Summary of Main Findings
The highest antibody responses were observed in the first thirty days post vaccination. These levels consistently decreased by a factor of 18.3 over the next six months. Titers of neutralizing antibody also decreased rapidly for the first three months (factor of 3.9), but this decay slowed between months three and six (factor of 1.2). IgG antibody levels and neutralizing antibody titers were highly correlated, but this relationship was dependent on the time since vaccine administration. At the end of the study period, neutralizing antibody titers were significantly lower among men, participants older than 65 years, and those with a history of immunosuppression. During the study period, 20/4,868 (0.4%) participants were diagnosed with breakthrough SARS-CoV-2 infection via PCR testing, and 5 participants developed anti-N antibody reactivity, also indicating vaccine breakthrough.
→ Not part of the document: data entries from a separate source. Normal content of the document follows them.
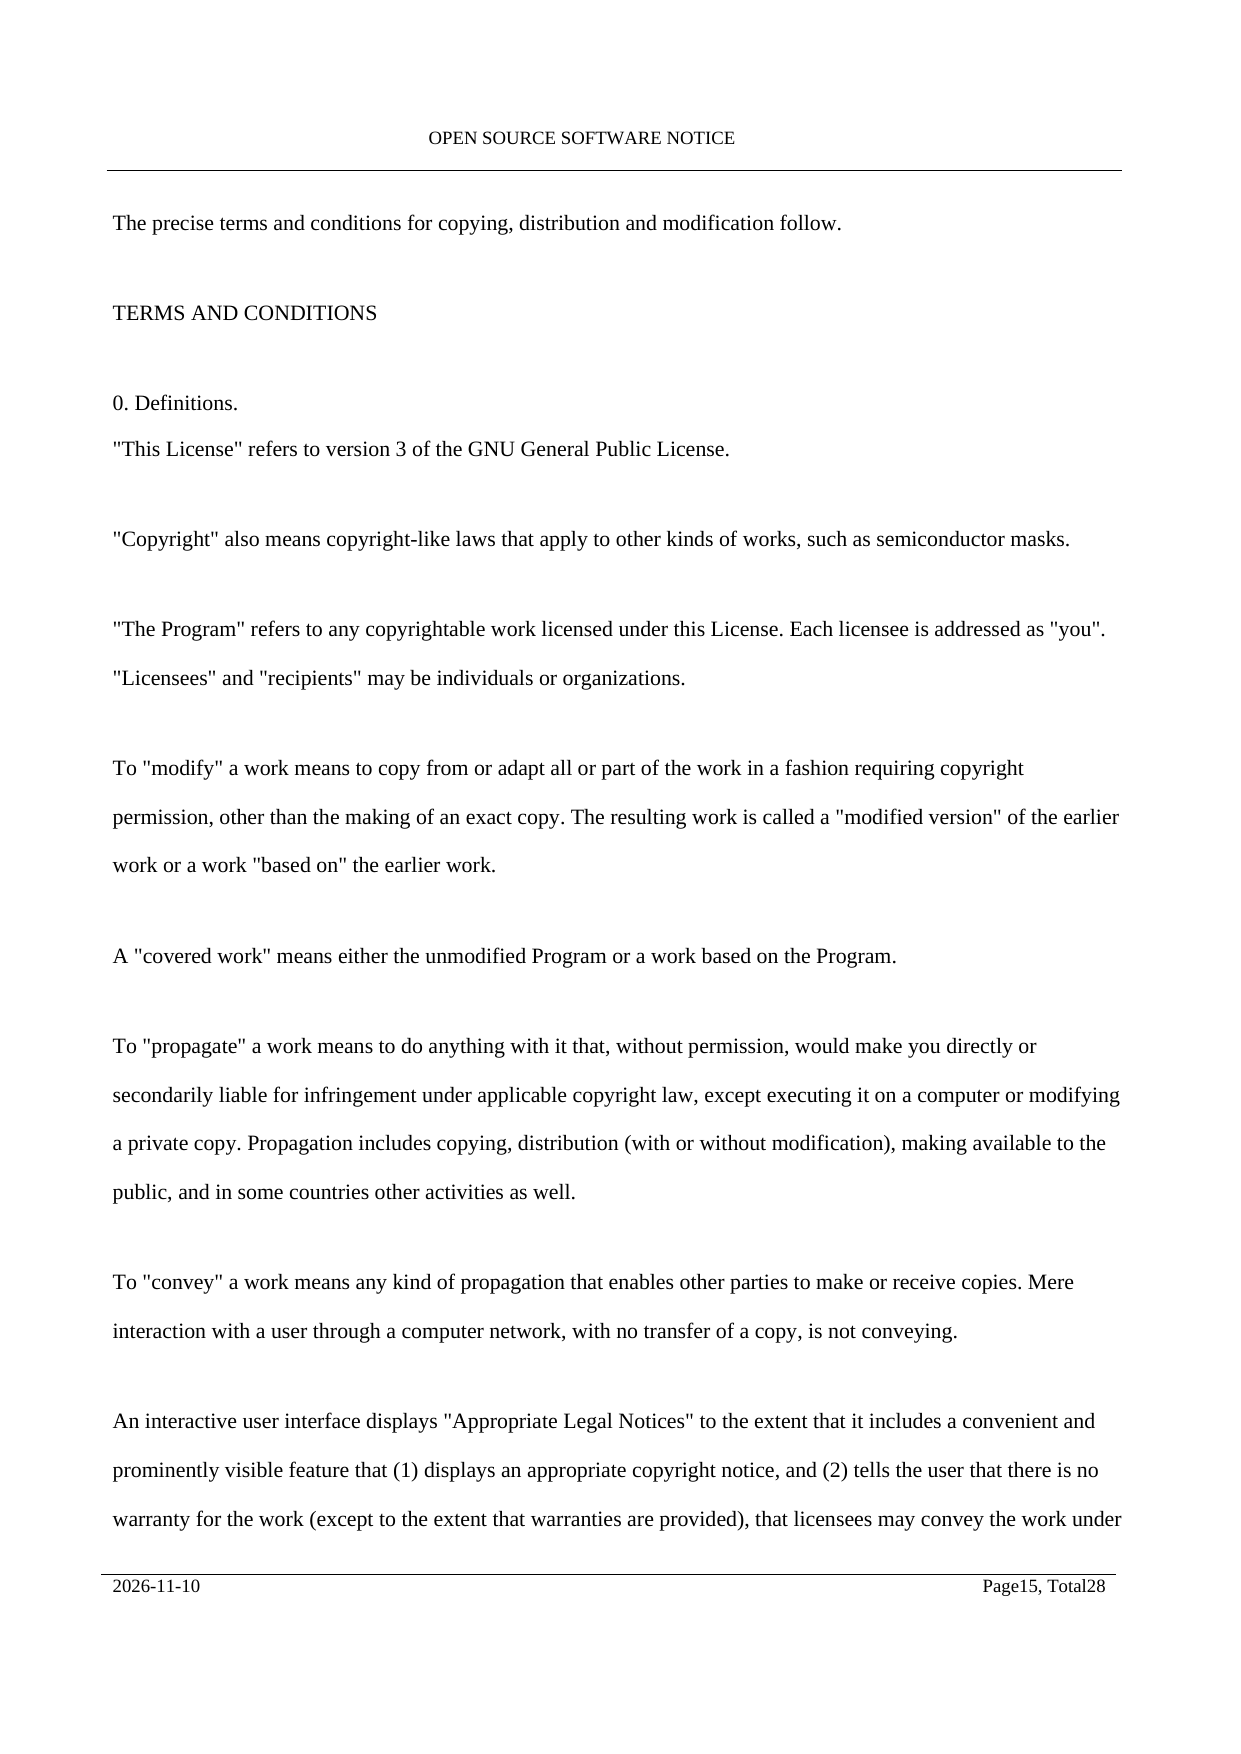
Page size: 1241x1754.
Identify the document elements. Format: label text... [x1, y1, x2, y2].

text "Copyright" also means copyright-like laws that apply to other kinds of works, such as semiconductor masks. [112, 522, 1128, 554]
text The precise terms and conditions for copying, distribution and modification follow. [112, 206, 1128, 239]
text "The Program" refers to any copyrightable work licensed under this License. Each licensee is addressed as "you". "Licensees" and "recipients" may be individuals or organizations. [112, 612, 1128, 693]
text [112, 1404, 1128, 1534]
text A "covered work" means either the unmodified Program or a work based on the Program. [112, 939, 1128, 971]
text 0. Definitions. [112, 387, 1128, 419]
text TERMS AND CONDITIONS [112, 297, 1128, 329]
text "This License" refers to version 3 of the GNU General Public License. [112, 432, 1128, 464]
text To "propagate" a work means to do anything with it that, without permission, would make you directly or secondarily liable for infringement under applicable copyright law, except executing it on a computer or modifying a private copy. Propagation includes copying, distribution (with or without modification), making available to the public, and in some countries other activities as well. [112, 1029, 1128, 1208]
text To "convey" a work means any kind of propagation that enables other parties to make or receive copies. Mere interaction with a user through a computer network, with no transfer of a copy, is not conveying. [112, 1266, 1128, 1347]
text To "modify" a work means to copy from or adapt all or part of the work in a fashion requiring copyright permission, other than the making of an exact copy. The resulting work is called a "modified version" of the earlier work or a work "based on" the earlier work. [112, 751, 1128, 881]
This study represents the first large-scale effort to assess the durability of the humoral immune response to SARS-CoV-2 following full vaccination with the Pfizer BioNTech vaccine (BNT162b2). The size of the study allowed for stratified analyses based on demographic characteristics and comorbidities. While neutralization assays were only completed for a subset of the study population, this segment of the cohort was enriched to include higher proportions of older participants and those with underlying comorbidities, to represent the general population more accurately.
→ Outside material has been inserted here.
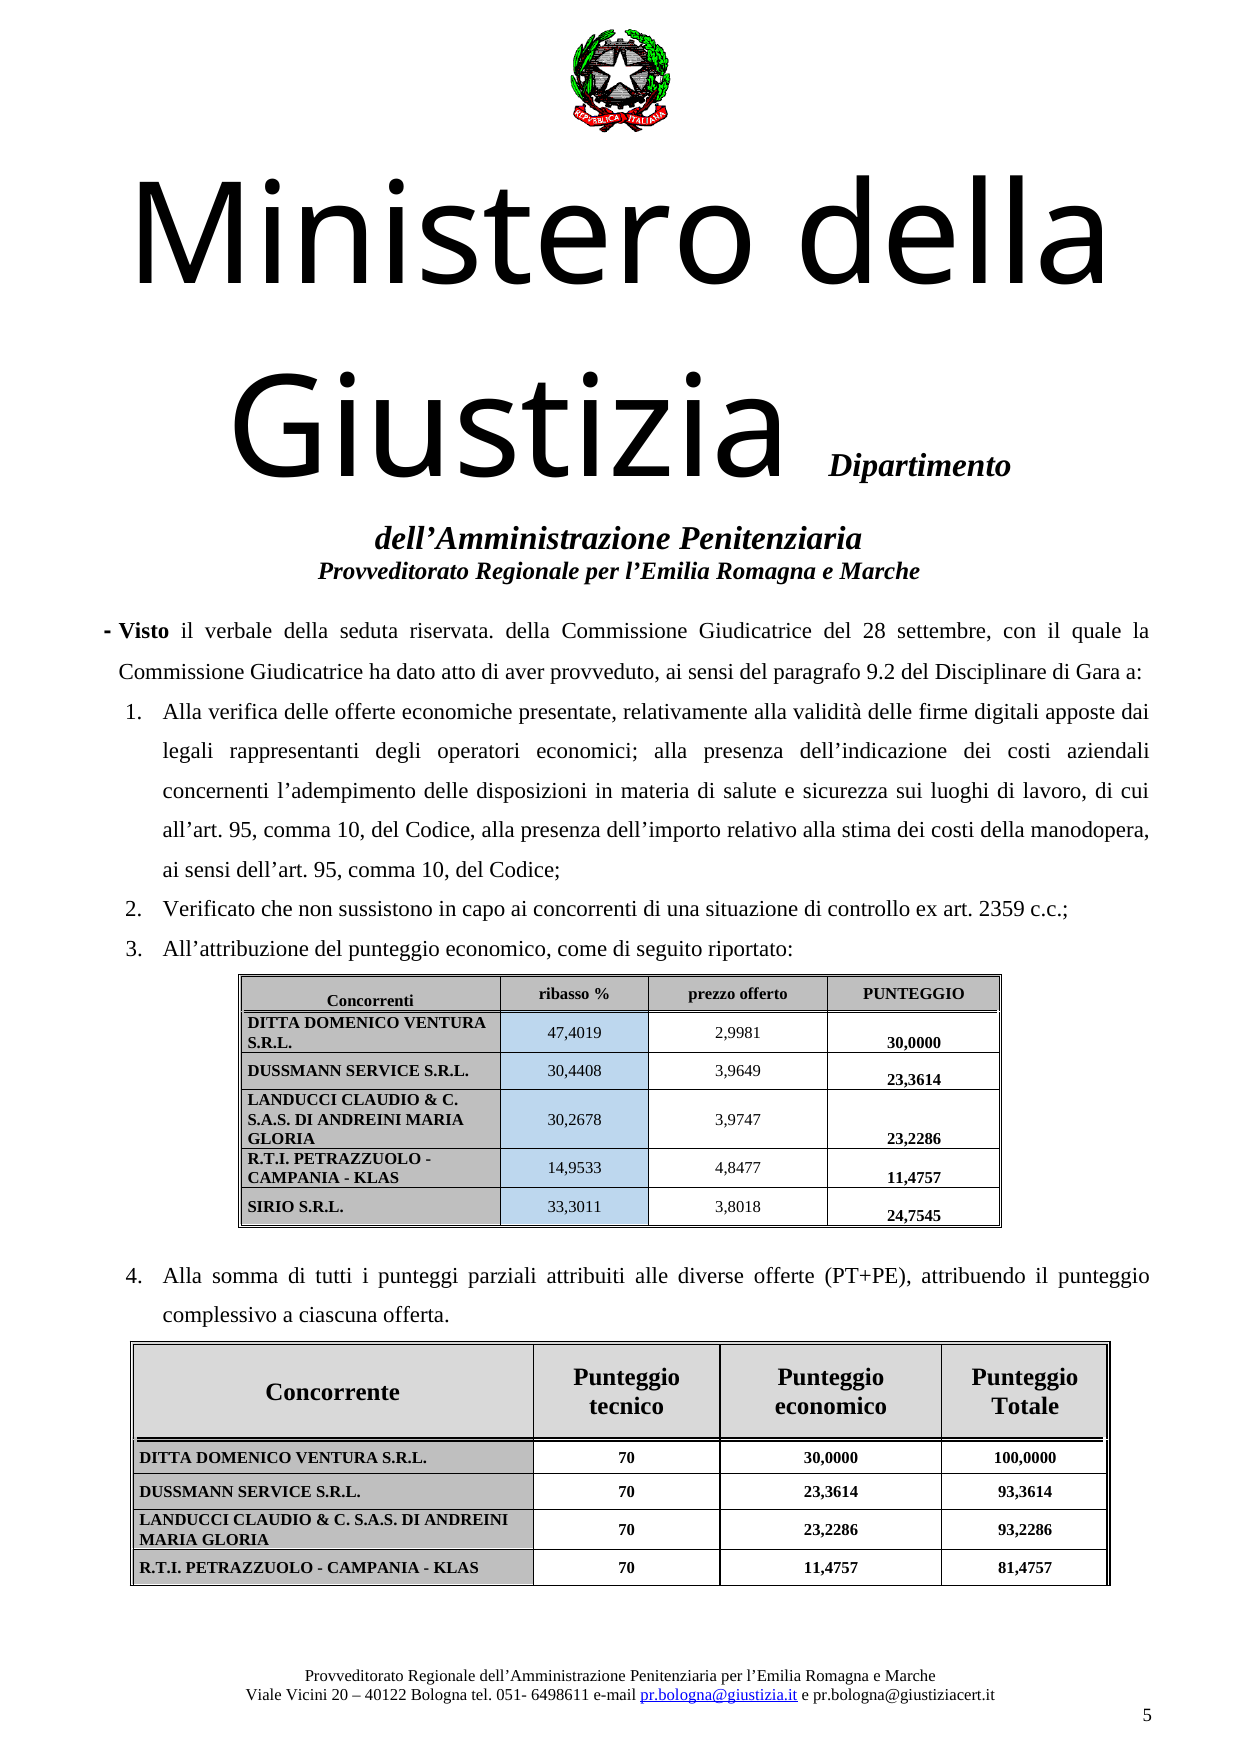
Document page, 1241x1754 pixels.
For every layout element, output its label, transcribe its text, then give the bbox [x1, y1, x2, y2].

The study population was composed solely of healthcare workers, who may not be demographically representative the general population. Participants who failed to complete the computer-based survey (n= 1,060, 22%) were excluded from the mixed-model analysis, although this behavior may not have been entirely random. Neutralizing antibody titers were measured using a pseudovirus-based assay rather than one using live virus. Neutralization assays were only completed for a subset of the study population (n=1,269, 26%). All neutralization assays were completed in the absence of other important components of the immune system (i.e., complement, T-cells) whose effector functions may remain intact despite reductions in antibody levels. Threshold titers required to prevent breakthrough infection have not yet been defined, and levels reported here may still be sufficient for protection. Researchers failed to assess the relationship between lower antibody levels/neutralization titers and breakthrough infection during the study.
This study provides a first look at the long-term durability of antibody responses after two doses of the Pfizer BioNTech SARS-CoV-2 vaccine (BNT162b2), using longitudinal samples collected from a large population of healthcare workers in Israel up to six months following vaccination.